Against what? They're flush with oil money. I don't think we could hurt them nearly as much as we used to be able to. I may be wrong, of course, and if so, then yes, economic sanctions could be added to the list.
 
Is there anything like that now? Mean old California has a Republican Governor and 19 of its 53 Housemembers are Republicans, and conservative ones at that.

Ahem....

I can't speak for the whopping 19 of 53 house members, but Governor Terminator is NOT a Conservative. Not even close.
 
Z where was the mighty CIA in all this? Dropped the ball big time IMHO.
 
Z where was the mighty CIA in all this? Dropped the ball big time IMHO.

They're still down on all-fours looking under the sofa to find the ball they dropped in 1991 when the USSR up and vanished before our eyes.
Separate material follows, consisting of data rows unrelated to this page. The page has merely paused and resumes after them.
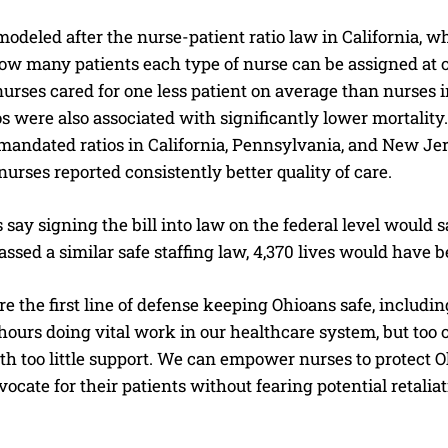
 modeled after the nurse-patient ratio law in California, w
how many patients each type of nurse can be assigned at o
nurses cared for one less patient on average than nurses i
s were also associated with significantly lower mortalit
mandated ratios in California, Pennsylvania, and New Jer
nurses reported consistently better quality of care.
say signing the bill into law on the federal level would s
ssed a similar safe staffing law, 4,370 lives would have 
e the first line of defense keeping Ohioans safe, includin
ours doing vital work in our healthcare system, but too o
th too little support. We can empower nurses to protect O
ocate for their patients without fearing potential retaliat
While they're down there, maybe they can find the 9/11 ball, the WMD ball, the Osama Bin Laden ball, and the "we send our employee's unqualified husbands on jobs for us" ball.
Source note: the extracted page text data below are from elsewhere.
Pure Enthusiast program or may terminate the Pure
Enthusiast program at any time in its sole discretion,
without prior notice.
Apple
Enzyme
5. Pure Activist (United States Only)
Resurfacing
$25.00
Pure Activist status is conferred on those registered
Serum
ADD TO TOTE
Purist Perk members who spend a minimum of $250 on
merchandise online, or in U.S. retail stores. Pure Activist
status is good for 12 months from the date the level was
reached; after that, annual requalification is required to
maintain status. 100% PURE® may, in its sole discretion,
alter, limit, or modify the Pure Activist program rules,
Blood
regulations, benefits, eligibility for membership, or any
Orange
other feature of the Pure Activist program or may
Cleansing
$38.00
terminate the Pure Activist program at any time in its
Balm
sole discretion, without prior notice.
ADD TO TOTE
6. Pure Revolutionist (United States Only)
Don't get me started on the Clueless Inaction Agency. I have relatives who work there who think that NONE of this is THEIR fault. Oh, no! It's all BUSH'S fault! I guess they think he's supposed to be collecting all the data and giving THEM briefings, and that all the reports of WMD that Clinton used to parrot, and the complete missing of the USSR's collapse were all his fault, too. :rolleyes:
 
Well, I think before people get all eager to give a blank check to Georgia, a certain amount of realism should enter here. This war didn't start with a Russian invasion. This began when Georgia entered into a breakaway territory and started shelling peacekeepers (some of whom were Russian).

Was the Russian reaction responsible? No, but there you have it.
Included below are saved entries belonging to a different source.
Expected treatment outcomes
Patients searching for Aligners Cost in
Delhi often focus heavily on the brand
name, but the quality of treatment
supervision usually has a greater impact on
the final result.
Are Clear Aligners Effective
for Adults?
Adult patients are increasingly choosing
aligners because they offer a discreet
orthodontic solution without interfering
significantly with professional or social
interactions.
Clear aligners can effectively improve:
And the Georgian President is an angel, and his country isn't a democracy. In 2007, 15 day state of emergency, banned the opposition from protesting, sent troops and riot police in to squash everyone who opposed him. Beyond the natural gas pipeline, what other real interest should we have? And John "We Are All Georgians" McCain needs to get a clue and stop copying JFK unless he wants a swift kick inthe pants.
 
Poland just signed on to let us base 10 interceptor missiles in their country, in return for help with their air force.

...that's one wayt to hit back at the Russians.
 
Poland just signed on to let us base 10 interceptor missiles in their country, in return for help with their air force.

...that's one wayt to hit back at the Russians.

Will Putin be checking out Warsaw for vacation homes next?

Yes Ramius it is good news that some of the most repressed countries in the world, and who remember what Communism does are now our best friends.
 
This began when Georgia entered into a breakaway territory and started shelling peacekeepers (some of whom were Russian).

That breakaway territory was in Georgia.

Regardless, even if the Russians were responding to what you describe, they would only have had justification for entering Ossetia, not the rest of Georgia.

Was the Russian reaction responsible? No, but there you have it.

I wonder where Jimmy Carter is with his accusations of "disproportional responses". Oh, yeah.... He only does that when it's communists or terrorists getting their asses handed to them. Silly me! :rolleyes:

And the Georgian President is an angel, and his country isn't a democracy. In 2007, 15 day state of emergency, banned the opposition from protesting, sent troops and riot police in to squash everyone who opposed him.

Using that mindset, we should have lost WWII because of what we did to the Japanese in this country.

Beyond the natural gas pipeline, what other real interest should we have?

You want a better one than that?

OK, maybe not allowing a thug to simply gobble up his neighbors without opposition. It's bad enough we're letting Mexico do it to US.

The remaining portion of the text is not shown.